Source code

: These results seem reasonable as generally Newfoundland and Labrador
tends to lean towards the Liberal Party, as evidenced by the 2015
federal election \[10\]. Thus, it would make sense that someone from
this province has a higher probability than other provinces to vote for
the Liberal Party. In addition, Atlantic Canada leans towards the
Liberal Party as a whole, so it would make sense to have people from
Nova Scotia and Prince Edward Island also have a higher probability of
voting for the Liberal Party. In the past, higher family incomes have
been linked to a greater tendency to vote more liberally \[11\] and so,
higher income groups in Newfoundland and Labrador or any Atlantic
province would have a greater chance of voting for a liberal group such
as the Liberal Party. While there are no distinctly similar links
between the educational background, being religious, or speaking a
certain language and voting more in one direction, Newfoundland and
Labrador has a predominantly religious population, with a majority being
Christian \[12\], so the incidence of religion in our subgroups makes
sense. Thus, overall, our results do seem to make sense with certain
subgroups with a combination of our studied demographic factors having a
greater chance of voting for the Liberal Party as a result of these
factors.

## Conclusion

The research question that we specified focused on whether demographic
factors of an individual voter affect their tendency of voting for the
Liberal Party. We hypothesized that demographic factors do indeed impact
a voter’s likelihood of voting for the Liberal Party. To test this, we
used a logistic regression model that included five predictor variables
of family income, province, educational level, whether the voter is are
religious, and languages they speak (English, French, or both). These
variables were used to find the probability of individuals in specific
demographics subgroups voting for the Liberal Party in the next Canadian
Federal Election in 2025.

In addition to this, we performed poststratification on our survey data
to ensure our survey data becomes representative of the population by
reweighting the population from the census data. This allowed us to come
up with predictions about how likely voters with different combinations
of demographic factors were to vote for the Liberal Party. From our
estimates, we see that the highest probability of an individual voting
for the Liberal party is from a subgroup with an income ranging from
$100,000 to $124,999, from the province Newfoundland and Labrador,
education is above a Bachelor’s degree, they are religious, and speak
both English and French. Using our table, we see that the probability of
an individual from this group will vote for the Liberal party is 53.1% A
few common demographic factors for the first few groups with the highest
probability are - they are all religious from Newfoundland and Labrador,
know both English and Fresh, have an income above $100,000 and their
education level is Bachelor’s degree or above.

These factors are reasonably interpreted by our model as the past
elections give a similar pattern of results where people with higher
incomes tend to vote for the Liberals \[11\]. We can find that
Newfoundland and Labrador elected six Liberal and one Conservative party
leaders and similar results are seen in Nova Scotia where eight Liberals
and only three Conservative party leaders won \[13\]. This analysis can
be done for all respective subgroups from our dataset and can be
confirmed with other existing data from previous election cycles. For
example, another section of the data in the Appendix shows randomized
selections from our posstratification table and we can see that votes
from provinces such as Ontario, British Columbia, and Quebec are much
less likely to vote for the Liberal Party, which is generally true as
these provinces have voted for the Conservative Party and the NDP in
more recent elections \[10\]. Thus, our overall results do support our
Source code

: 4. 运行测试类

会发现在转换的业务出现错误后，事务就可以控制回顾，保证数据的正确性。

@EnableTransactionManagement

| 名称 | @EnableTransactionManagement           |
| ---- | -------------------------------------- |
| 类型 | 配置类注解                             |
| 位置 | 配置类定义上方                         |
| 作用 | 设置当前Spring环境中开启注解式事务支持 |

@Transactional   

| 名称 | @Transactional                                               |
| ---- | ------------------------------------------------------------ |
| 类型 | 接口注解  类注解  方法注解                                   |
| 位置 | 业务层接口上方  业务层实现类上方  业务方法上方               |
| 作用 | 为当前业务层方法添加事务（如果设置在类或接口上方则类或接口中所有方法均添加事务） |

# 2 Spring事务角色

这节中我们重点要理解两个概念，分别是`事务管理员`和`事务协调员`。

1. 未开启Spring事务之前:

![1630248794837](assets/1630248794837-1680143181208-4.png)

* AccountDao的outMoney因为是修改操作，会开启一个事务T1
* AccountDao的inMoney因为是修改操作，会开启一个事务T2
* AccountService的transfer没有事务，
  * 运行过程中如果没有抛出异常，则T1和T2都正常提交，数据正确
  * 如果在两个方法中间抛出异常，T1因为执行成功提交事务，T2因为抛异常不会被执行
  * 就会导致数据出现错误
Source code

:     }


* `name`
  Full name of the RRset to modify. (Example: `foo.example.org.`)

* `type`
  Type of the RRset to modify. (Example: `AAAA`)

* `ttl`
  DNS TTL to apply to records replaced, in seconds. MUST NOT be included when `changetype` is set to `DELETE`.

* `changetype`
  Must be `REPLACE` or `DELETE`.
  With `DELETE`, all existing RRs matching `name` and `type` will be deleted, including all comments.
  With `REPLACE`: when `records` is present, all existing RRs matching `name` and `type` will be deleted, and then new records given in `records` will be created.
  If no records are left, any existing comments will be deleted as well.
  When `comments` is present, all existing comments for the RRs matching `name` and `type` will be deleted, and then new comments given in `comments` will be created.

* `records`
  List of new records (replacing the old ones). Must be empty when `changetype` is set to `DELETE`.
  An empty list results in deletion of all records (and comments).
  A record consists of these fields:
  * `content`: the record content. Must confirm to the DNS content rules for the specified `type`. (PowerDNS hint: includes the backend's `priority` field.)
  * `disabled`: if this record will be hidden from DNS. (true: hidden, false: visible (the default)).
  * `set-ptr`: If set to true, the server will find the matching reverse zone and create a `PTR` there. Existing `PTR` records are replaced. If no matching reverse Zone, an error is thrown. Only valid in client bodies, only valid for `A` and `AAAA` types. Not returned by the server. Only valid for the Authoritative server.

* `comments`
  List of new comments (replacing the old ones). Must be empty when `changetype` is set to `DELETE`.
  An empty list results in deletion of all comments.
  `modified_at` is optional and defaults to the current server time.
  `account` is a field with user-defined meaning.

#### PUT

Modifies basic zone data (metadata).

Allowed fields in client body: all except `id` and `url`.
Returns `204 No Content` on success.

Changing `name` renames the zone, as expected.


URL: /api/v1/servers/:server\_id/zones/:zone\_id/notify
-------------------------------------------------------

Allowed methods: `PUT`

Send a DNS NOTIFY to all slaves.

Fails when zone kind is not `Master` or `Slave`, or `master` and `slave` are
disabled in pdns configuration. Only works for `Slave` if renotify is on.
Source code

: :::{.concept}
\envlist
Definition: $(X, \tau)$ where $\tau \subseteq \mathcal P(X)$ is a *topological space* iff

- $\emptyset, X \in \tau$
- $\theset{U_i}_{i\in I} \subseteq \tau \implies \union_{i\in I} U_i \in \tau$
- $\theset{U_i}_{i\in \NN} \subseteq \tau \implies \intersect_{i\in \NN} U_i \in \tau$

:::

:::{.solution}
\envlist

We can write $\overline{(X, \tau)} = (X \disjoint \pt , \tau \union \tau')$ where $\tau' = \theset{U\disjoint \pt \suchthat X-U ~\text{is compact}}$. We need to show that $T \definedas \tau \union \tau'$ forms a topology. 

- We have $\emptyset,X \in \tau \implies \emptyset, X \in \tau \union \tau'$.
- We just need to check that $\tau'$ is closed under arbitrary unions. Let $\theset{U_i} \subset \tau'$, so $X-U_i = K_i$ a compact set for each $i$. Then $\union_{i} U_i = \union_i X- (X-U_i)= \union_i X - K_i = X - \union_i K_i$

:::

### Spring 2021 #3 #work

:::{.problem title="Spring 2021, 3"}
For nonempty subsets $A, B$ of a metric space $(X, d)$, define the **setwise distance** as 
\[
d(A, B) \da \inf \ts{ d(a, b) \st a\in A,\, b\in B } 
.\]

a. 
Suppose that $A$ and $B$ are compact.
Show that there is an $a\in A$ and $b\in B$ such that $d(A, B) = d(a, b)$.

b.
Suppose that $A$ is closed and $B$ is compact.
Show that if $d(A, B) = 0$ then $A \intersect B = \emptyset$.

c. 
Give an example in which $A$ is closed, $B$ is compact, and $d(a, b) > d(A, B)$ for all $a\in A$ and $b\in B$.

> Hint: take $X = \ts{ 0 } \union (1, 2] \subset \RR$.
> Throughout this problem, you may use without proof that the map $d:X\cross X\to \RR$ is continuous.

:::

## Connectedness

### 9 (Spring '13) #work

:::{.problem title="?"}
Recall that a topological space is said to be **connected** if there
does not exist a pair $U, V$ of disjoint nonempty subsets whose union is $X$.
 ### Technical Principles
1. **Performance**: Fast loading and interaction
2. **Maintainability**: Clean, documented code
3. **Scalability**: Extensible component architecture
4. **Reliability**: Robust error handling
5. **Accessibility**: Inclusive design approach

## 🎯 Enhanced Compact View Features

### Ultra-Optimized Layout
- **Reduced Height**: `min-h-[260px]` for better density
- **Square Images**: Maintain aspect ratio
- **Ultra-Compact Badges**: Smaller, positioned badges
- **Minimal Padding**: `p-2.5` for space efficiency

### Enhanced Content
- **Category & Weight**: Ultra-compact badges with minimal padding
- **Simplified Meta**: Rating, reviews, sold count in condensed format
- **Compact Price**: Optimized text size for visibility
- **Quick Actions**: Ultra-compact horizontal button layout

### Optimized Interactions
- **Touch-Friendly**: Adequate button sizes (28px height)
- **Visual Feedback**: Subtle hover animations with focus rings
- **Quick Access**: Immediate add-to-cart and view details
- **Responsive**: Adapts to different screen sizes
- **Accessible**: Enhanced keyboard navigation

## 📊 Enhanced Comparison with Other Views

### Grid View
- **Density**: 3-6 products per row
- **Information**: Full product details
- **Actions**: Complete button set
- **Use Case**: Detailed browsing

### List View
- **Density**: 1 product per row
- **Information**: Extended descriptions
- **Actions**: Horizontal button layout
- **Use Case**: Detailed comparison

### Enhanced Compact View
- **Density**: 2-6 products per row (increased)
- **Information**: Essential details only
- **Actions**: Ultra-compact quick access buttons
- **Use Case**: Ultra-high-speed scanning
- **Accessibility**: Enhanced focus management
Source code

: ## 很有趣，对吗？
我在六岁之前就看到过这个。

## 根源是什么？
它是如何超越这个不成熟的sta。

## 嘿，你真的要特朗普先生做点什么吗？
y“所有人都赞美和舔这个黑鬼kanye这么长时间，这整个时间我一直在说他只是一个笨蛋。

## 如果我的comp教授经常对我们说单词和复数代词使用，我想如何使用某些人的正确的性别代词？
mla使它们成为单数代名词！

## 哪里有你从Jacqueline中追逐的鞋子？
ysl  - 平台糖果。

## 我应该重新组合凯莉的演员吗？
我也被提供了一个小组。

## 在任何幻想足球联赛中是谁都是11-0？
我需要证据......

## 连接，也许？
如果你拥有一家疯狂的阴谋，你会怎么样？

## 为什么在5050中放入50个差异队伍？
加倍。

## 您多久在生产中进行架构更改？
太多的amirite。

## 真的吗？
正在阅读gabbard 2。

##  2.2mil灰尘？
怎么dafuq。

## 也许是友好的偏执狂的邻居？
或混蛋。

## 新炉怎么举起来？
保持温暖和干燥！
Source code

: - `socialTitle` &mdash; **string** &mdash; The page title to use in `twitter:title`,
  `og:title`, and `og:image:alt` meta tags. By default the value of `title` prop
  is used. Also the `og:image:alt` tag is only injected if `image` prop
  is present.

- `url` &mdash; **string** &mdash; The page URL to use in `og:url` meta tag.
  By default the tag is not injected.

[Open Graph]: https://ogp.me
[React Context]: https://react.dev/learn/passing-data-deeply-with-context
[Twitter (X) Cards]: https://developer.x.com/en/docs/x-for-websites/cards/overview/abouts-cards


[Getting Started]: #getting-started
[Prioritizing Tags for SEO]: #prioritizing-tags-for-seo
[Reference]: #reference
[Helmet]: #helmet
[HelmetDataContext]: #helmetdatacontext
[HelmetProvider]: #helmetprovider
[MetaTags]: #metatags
::::::::::
## Exercise brief
Nothing but the lines from the one containing "## 📊 Enhanced Comparison with Other Views" to the last line of the listing above belongs in the answer; restate each word for word.

## The answer
## 📊 Enhanced Comparison with Other Views

### Grid View
- **Density**: 3-6 products per row
- **Information**: Full product details
- **Actions**: Complete button set
- **Use Case**: Detailed browsing

### List View
- **Density**: 1 product per row
- **Information**: Extended descriptions
- **Actions**: Horizontal button layout
- **Use Case**: Detailed comparison

### Enhanced Compact View
- **Density**: 2-6 products per row (increased)
- **Information**: Essential details only
- **Actions**: Ultra-compact quick access buttons
- **Use Case**: Ultra-high-speed scanning
- **Accessibility**: Enhanced focus management
Source code

: ## 很有趣，对吗？
我在六岁之前就看到过这个。

## 根源是什么？
它是如何超越这个不成熟的sta。

## 嘿，你真的要特朗普先生做点什么吗？
y“所有人都赞美和舔这个黑鬼kanye这么长时间，这整个时间我一直在说他只是一个笨蛋。

## 如果我的comp教授经常对我们说单词和复数代词使用，我想如何使用某些人的正确的性别代词？
mla使它们成为单数代名词！

## 哪里有你从Jacqueline中追逐的鞋子？
ysl  - 平台糖果。

## 我应该重新组合凯莉的演员吗？
我也被提供了一个小组。

## 在任何幻想足球联赛中是谁都是11-0？
我需要证据......

## 连接，也许？
如果你拥有一家疯狂的阴谋，你会怎么样？

## 为什么在5050中放入50个差异队伍？
加倍。

## 您多久在生产中进行架构更改？
太多的amirite。

## 真的吗？
正在阅读gabbard 2。

##  2.2mil灰尘？
怎么dafuq。

## 也许是友好的偏执狂的邻居？
或混蛋。

## 新炉怎么举起来？
保持温暖和干燥！
Source code

: - `socialTitle` &mdash; **string** &mdash; The page title to use in `twitter:title`,
  `og:title`, and `og:image:alt` meta tags. By default the value of `title` prop
  is used. Also the `og:image:alt` tag is only injected if `image` prop
  is present.

- `url` &mdash; **string** &mdash; The page URL to use in `og:url` meta tag.
  By default the tag is not injected.

[Open Graph]: https://ogp.me
[React Context]: https://react.dev/learn/passing-data-deeply-with-context
[Twitter (X) Cards]: https://developer.x.com/en/docs/x-for-websites/cards/overview/abouts-cards


[Getting Started]: #getting-started
[Prioritizing Tags for SEO]: #prioritizing-tags-for-seo
[Reference]: #reference
[Helmet]: #helmet
[HelmetDataContext]: #helmetdatacontext
[HelmetProvider]: #helmetprovider
[MetaTags]: #metatags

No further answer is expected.